Real numbers include all the numbers on the number line. This means both rational numbers, such as integers, fractions, and decimals, as well as irrational numbers like √2 and π that cannot be expressed as a simple fraction.
Real numbers are very useful because they allow us to describe a vast range of quantities and make up the foundation of most of mathematics.
In the context of the exercise, we deal with numbers like \(-\frac{5}{2}\), 2, \(4y\), and more, which are all part of this comprehensive set.

• Rational Numbers: Numbers that can be expressed as a fraction, such as \(\frac{1}{2}\), -3, or 5.
• Irrational Numbers: Numbers that cannot be precisely written as a simple fraction, including numbers like \(\pi\) and \(\sqrt{2}\).
• Using the Distributive Property: Allows us to manipulate and simplify expressions involving real numbers.

Understanding real numbers lays the groundwork for mastering operations like addition, subtraction, and importantly, distribution over an expression as seen in the exercise.

Simplification is the process of making a mathematical expression as simple as possible. This means performing operations collaboratively to reduce expressions to fewer terms or a more familiar form.
In the given exercise, simplification helps make the problem more manageable. After applying the distributive property, you simplify parts of the equation as shown:- \(-\frac{5}{2} \times 2x = -5x\)- \(-\frac{5}{2} \times (-4y) = 10y\)

• Multiply fractions and whole numbers carefully: The interaction between negative signs must be correctly handled to avoid errors.
• Combine like terms: Once simplified, you rewrite the expression with as few terms as possible.

By simplifying, we transform the original, perhaps cumbersome expression to a cleaner "-5x + 10y" expression, making it easier to understand and use.

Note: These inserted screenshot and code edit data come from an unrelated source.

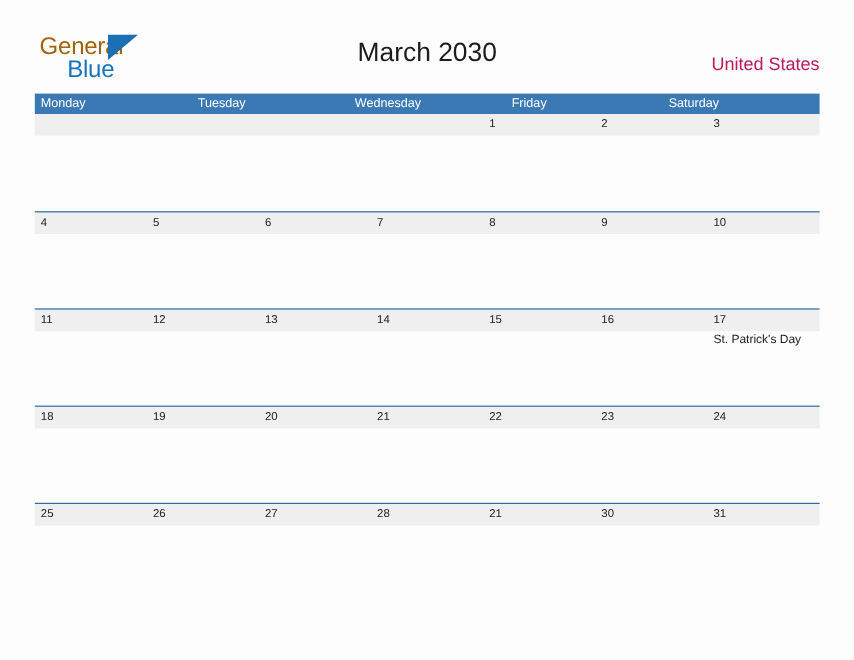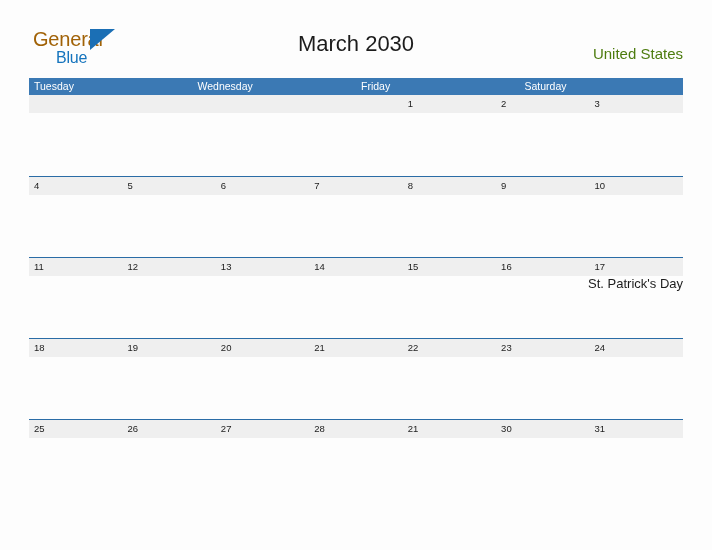--- a/index.html
+++ b/index.html
@@ -51,7 +51,7 @@
     position: absolute;
     left: 23px;
     top: 19px;
-    font-size: 16px;
+    font-size: 20px;
     color: #1574bd;
     letter-spacing: -0.2px;
     line-height: 20px;

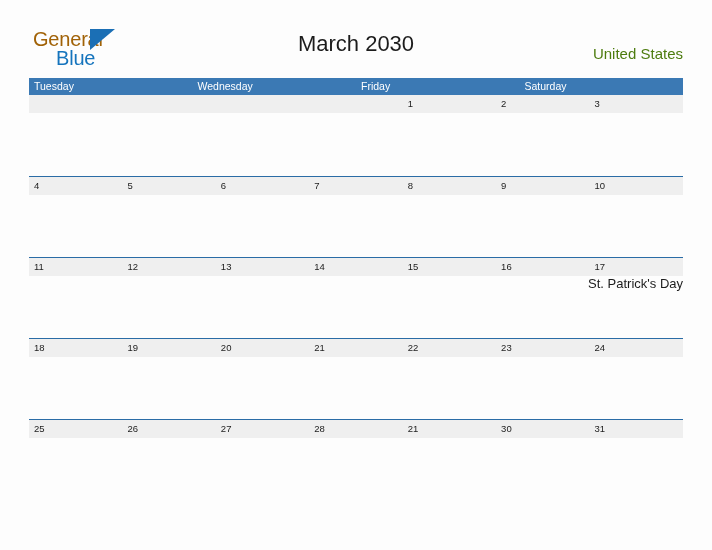--- a/index.html
+++ b/index.html
@@ -85,7 +85,7 @@
     right: 29px;
     top: 45px;
     font-size: 15px;
-    color: #4d7c0f;
+    color: #be185d;
     font-family: "Liberation Sans", sans-serif;
   }
 

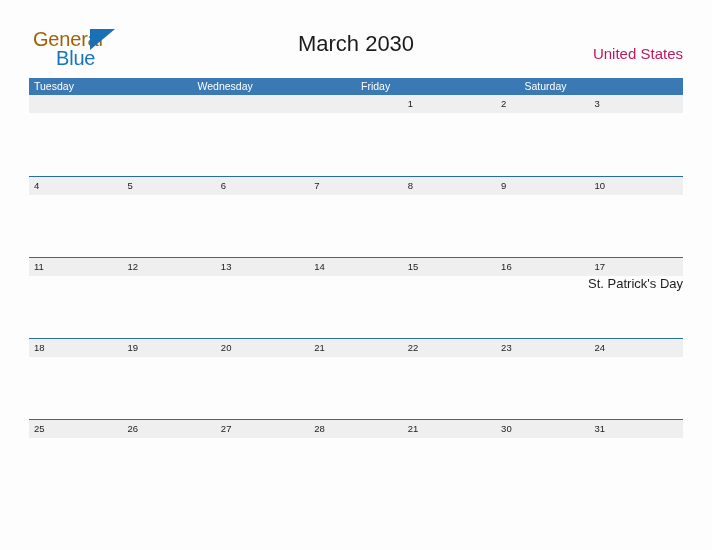--- a/index.html
+++ b/index.html
@@ -190,6 +190,7 @@
   <div class="calendar">
 
     <div class="weekday-row">
+      <div class="weekday-cell">Monday</div>
       <div class="weekday-cell">Tuesday</div>
       <div class="weekday-cell">Wednesday</div>
       <div class="weekday-cell">Friday</div>

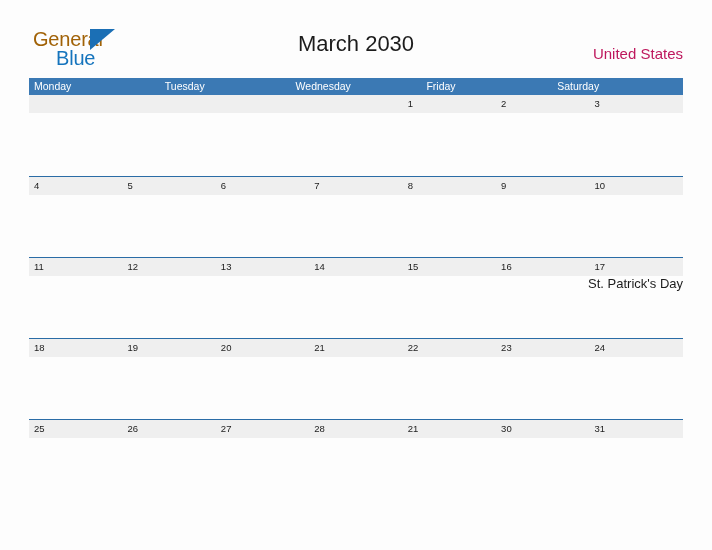--- a/index.html
+++ b/index.html
@@ -160,7 +160,7 @@
     padding-top: 2px;
   }
   .event-text {
-    font-size: 13px;
+    font-size: 10px;
     color: #1c1c1c;
     line-height: 12px;
     font-family: "Liberation Sans", sans-serif;

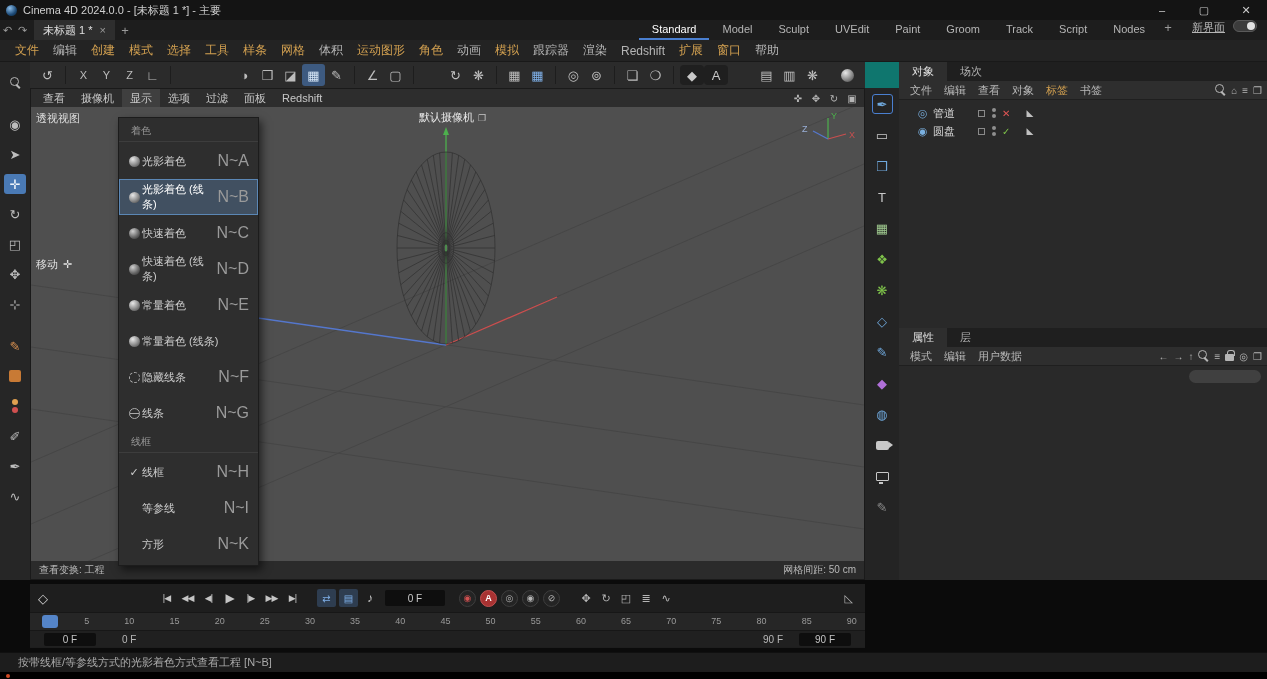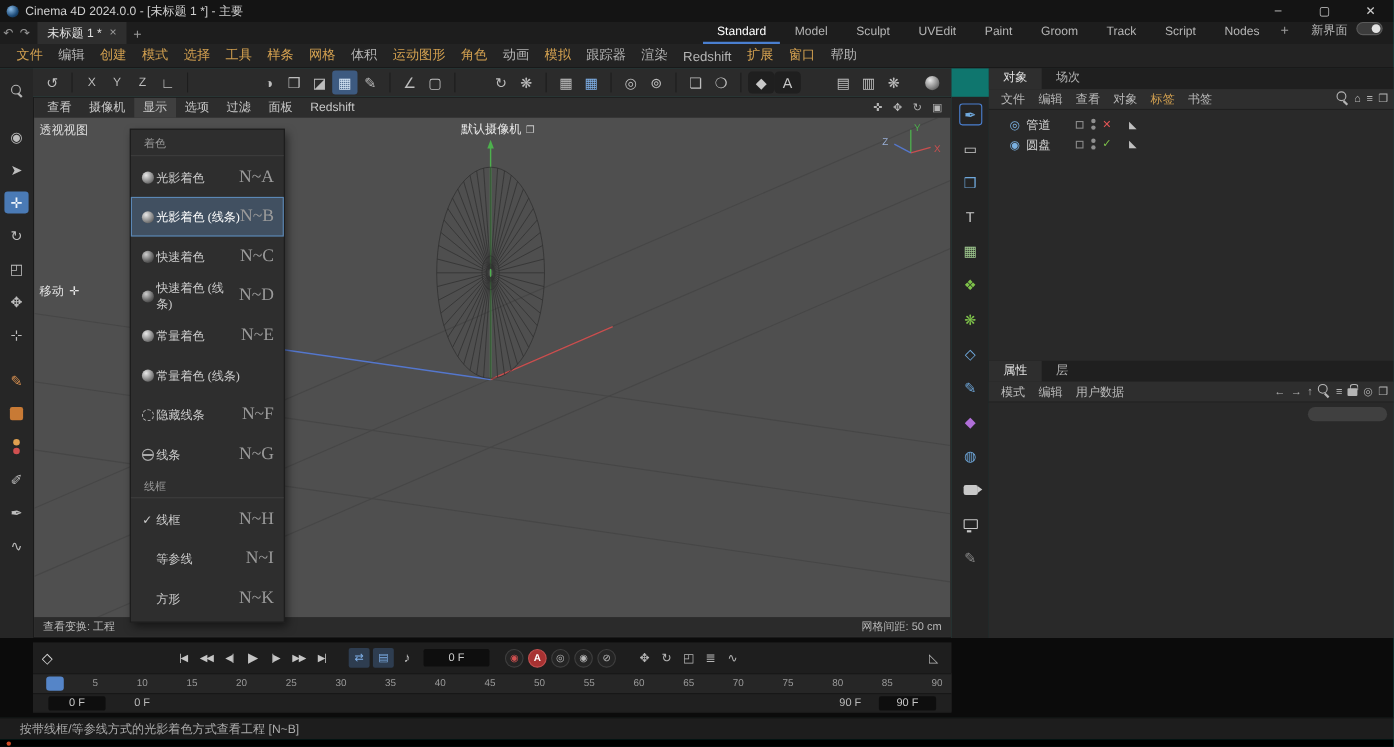--- a/index.html
+++ b/index.html
@@ -22,7 +22,7 @@
   .layout-tabs { margin-left:auto; display:flex; align-items:flex-start; height:20px; }
   .layout-tab { padding:0 13px; line-height:19px; color:#b5b5b5; height:20px; }
   .layout-tab.active { color:#ffffff; box-shadow: inset 0 -2px 0 #4a7fd0; }
-  .iface-label { color:#b5b5b5; margin:0 8px 0 14px; }
+  .iface-label { color:#b5b5b5; margin:0 8px 0 14px;text-decoration:underline; }
   .toggle { width:24px; height:12px; border-radius:6px; background:#3c3c3c; border:1px solid #5a5a5a; position:relative; margin-right:10px; }
   .toggle::after { content:""; position:absolute; right:1px; top:1px; width:8px; height:8px; border-radius:50%; background:#e2e2e2; }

Expressions without parentheses are often easier to work with because they are in their simplest form. The removal of parentheses in a mathematical expression can be achieved through the distributive property.
This guarantees all terms inside the parentheses are correctly influenced by the number outside.
Let's break it down using our example:1. **Start with**: \(-\frac{5}{2}(2x - 4y)\)2. **Apply Distribution**: Every item inside the parentheses gets multiplied by \(-\frac{5}{2}\).3. **Simplified Results**: - \(-\frac{5}{2} \times 2x = -5x\) - \(-\frac{5}{2} \times (-4y) = 10y\)

• Checking Results: Always verify each step during distribution to ensure accuracy.
• Benefits: Without parentheses, expressions become straightforward for further algebraic operations.

This method not only simplifies the problem but also unveils a clearer expression like "-5x + 10y" without any enclosing brackets.